** Extracted information follows **
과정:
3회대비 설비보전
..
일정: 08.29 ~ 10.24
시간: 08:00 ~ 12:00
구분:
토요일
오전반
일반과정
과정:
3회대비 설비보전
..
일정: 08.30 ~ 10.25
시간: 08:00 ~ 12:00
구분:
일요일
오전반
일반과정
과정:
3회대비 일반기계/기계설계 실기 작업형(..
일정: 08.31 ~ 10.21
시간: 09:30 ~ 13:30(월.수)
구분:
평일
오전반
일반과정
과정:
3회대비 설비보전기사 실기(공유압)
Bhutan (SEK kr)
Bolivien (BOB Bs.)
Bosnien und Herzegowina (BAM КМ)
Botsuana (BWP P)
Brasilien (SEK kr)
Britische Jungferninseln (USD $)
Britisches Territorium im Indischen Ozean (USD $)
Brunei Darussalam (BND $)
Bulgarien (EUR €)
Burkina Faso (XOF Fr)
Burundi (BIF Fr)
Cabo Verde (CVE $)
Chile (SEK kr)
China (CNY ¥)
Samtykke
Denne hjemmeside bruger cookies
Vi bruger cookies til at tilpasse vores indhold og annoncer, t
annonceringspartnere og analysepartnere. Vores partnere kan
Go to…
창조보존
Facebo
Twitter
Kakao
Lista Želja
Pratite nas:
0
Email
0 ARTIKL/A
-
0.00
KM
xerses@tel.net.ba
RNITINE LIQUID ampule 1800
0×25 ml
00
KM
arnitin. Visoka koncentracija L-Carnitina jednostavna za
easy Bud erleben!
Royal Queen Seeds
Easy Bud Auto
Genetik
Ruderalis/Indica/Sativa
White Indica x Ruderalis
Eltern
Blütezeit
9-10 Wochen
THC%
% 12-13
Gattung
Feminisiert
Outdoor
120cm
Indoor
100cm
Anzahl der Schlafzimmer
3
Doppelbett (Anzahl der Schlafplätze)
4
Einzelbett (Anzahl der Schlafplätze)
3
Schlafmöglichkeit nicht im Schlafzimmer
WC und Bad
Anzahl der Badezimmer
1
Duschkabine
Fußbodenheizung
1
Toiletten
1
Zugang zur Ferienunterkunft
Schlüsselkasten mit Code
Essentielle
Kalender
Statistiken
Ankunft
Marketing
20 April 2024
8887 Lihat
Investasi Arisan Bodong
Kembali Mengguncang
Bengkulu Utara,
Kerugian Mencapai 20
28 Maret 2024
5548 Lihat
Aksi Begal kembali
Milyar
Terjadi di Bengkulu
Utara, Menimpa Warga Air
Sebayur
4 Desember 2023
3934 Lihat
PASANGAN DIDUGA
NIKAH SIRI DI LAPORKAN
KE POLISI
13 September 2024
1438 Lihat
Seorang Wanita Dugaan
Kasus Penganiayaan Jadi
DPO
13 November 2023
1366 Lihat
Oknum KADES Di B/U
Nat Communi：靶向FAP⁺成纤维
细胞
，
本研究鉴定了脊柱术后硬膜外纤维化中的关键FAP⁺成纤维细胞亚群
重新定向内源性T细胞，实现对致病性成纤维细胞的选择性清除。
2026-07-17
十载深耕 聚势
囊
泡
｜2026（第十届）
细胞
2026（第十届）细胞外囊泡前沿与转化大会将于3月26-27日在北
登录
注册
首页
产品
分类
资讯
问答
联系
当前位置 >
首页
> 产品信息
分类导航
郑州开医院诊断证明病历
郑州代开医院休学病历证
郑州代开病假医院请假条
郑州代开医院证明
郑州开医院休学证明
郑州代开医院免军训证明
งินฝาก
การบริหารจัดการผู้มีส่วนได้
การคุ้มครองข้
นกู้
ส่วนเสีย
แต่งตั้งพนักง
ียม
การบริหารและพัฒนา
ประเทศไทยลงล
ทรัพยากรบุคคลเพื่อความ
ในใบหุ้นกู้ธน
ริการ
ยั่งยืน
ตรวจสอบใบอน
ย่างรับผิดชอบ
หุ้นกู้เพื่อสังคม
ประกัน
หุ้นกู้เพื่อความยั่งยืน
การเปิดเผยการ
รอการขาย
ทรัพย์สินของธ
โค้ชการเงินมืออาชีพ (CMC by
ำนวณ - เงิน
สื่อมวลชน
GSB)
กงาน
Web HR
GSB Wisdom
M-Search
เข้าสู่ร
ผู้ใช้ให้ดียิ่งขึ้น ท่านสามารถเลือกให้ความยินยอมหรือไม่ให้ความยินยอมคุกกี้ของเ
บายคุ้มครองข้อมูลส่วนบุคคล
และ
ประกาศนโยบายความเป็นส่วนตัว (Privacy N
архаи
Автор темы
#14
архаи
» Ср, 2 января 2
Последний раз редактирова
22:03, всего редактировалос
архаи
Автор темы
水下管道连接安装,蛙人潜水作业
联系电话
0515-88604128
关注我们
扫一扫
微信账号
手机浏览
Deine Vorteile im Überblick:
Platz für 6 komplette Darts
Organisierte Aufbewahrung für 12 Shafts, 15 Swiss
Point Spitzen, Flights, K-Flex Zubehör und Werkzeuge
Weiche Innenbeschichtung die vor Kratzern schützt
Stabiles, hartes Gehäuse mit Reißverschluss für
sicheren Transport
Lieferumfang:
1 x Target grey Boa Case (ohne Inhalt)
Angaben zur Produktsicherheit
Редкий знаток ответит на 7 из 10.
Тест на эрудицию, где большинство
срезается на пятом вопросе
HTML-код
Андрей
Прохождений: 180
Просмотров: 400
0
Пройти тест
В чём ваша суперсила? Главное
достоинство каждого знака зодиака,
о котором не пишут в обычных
** End of Extracted information **
- **Problem to work on**: From top to bottom, repeat the material above word for word.

- **Result of the task**:
과정:
3회대비 설비보전
..
일정: 08.29 ~ 10.24
시간: 08:00 ~ 12:00
구분:
토요일
오전반
일반과정
과정:
3회대비 설비보전
..
일정: 08.30 ~ 10.25
시간: 08:00 ~ 12:00
구분:
일요일
오전반
일반과정
과정:
3회대비 일반기계/기계설계 실기 작업형(..
일정: 08.31 ~ 10.21
시간: 09:30 ~ 13:30(월.수)
구분:
평일
오전반
일반과정
과정:
3회대비 설비보전기사 실기(공유압)
Bhutan (SEK kr)
Bolivien (BOB Bs.)
Bosnien und Herzegowina (BAM КМ)
Botsuana (BWP P)
Brasilien (SEK kr)
Britische Jungferninseln (USD $)
Britisches Territorium im Indischen Ozean (USD $)
Brunei Darussalam (BND $)
Bulgarien (EUR €)
Burkina Faso (XOF Fr)
Burundi (BIF Fr)
Cabo Verde (CVE $)
Chile (SEK kr)
China (CNY ¥)
Samtykke
Denne hjemmeside bruger cookies
Vi bruger cookies til at tilpasse vores indhold og annoncer, t
annonceringspartnere og analysepartnere. Vores partnere kan
Go to…
창조보존
Facebo
Twitter
Kakao
Lista Želja
Pratite nas:
0
Email
0 ARTIKL/A
-
0.00
KM
xerses@tel.net.ba
RNITINE LIQUID ampule 1800
0×25 ml
00
KM
arnitin. Visoka koncentracija L-Carnitina jednostavna za
easy Bud erleben!
Royal Queen Seeds
Easy Bud Auto
Genetik
Ruderalis/Indica/Sativa
White Indica x Ruderalis
Eltern
Blütezeit
9-10 Wochen
THC%
% 12-13
Gattung
Feminisiert
Outdoor
120cm
Indoor
100cm
Anzahl der Schlafzimmer
3
Doppelbett (Anzahl der Schlafplätze)
4
Einzelbett (Anzahl der Schlafplätze)
3
Schlafmöglichkeit nicht im Schlafzimmer
WC und Bad
Anzahl der Badezimmer
1
Duschkabine
Fußbodenheizung
1
Toiletten
1
Zugang zur Ferienunterkunft
Schlüsselkasten mit Code
Essentielle
Kalender
Statistiken
Ankunft
Marketing
20 April 2024
8887 Lihat
Investasi Arisan Bodong
Kembali Mengguncang
Bengkulu Utara,
Kerugian Mencapai 20
28 Maret 2024
5548 Lihat
Aksi Begal kembali
Milyar
Terjadi di Bengkulu
Utara, Menimpa Warga Air
Sebayur
4 Desember 2023
3934 Lihat
PASANGAN DIDUGA
NIKAH SIRI DI LAPORKAN
KE POLISI
13 September 2024
1438 Lihat
Seorang Wanita Dugaan
Kasus Penganiayaan Jadi
DPO
13 November 2023
1366 Lihat
Oknum KADES Di B/U
Nat Communi：靶向FAP⁺成纤维
细胞
，
本研究鉴定了脊柱术后硬膜外纤维化中的关键FAP⁺成纤维细胞亚群
重新定向内源性T细胞，实现对致病性成纤维细胞的选择性清除。
2026-07-17
十载深耕 聚势
囊
泡
｜2026（第十届）
细胞
2026（第十届）细胞外囊泡前沿与转化大会将于3月26-27日在北
登录
注册
首页
产品
分类
资讯
问答
联系
当前位置 >
首页
> 产品信息
分类导航
郑州开医院诊断证明病历
郑州代开医院休学病历证
郑州代开病假医院请假条
郑州代开医院证明
郑州开医院休学证明
郑州代开医院免军训证明
งินฝาก
การบริหารจัดการผู้มีส่วนได้
การคุ้มครองข้
นกู้
ส่วนเสีย
แต่งตั้งพนักง
ียม
การบริหารและพัฒนา
ประเทศไทยลงล
ทรัพยากรบุคคลเพื่อความ
ในใบหุ้นกู้ธน
ริการ
ยั่งยืน
ตรวจสอบใบอน
ย่างรับผิดชอบ
หุ้นกู้เพื่อสังคม
ประกัน
หุ้นกู้เพื่อความยั่งยืน
การเปิดเผยการ
รอการขาย
ทรัพย์สินของธ
โค้ชการเงินมืออาชีพ (CMC by
ำนวณ - เงิน
สื่อมวลชน
GSB)
กงาน
Web HR
GSB Wisdom
M-Search
เข้าสู่ร
ผู้ใช้ให้ดียิ่งขึ้น ท่านสามารถเลือกให้ความยินยอมหรือไม่ให้ความยินยอมคุกกี้ของเ
บายคุ้มครองข้อมูลส่วนบุคคล
และ
ประกาศนโยบายความเป็นส่วนตัว (Privacy N
архаи
Автор темы
#14
архаи
» Ср, 2 января 2
Последний раз редактирова
22:03, всего редактировалос
архаи
Автор темы
水下管道连接安装,蛙人潜水作业
联系电话
0515-88604128
关注我们
扫一扫
微信账号
手机浏览
Deine Vorteile im Überblick:
Platz für 6 komplette Darts
Organisierte Aufbewahrung für 12 Shafts, 15 Swiss
Point Spitzen, Flights, K-Flex Zubehör und Werkzeuge
Weiche Innenbeschichtung die vor Kratzern schützt
Stabiles, hartes Gehäuse mit Reißverschluss für
sicheren Transport
Lieferumfang:
1 x Target grey Boa Case (ohne Inhalt)
Angaben zur Produktsicherheit
Редкий знаток ответит на 7 из 10.
Тест на эрудицию, где большинство
срезается на пятом вопросе
HTML-код
Андрей
Прохождений: 180
Просмотров: 400
0
Пройти тест
В чём ваша суперсила? Главное
достоинство каждого знака зодиака,
о котором не пишут в обычных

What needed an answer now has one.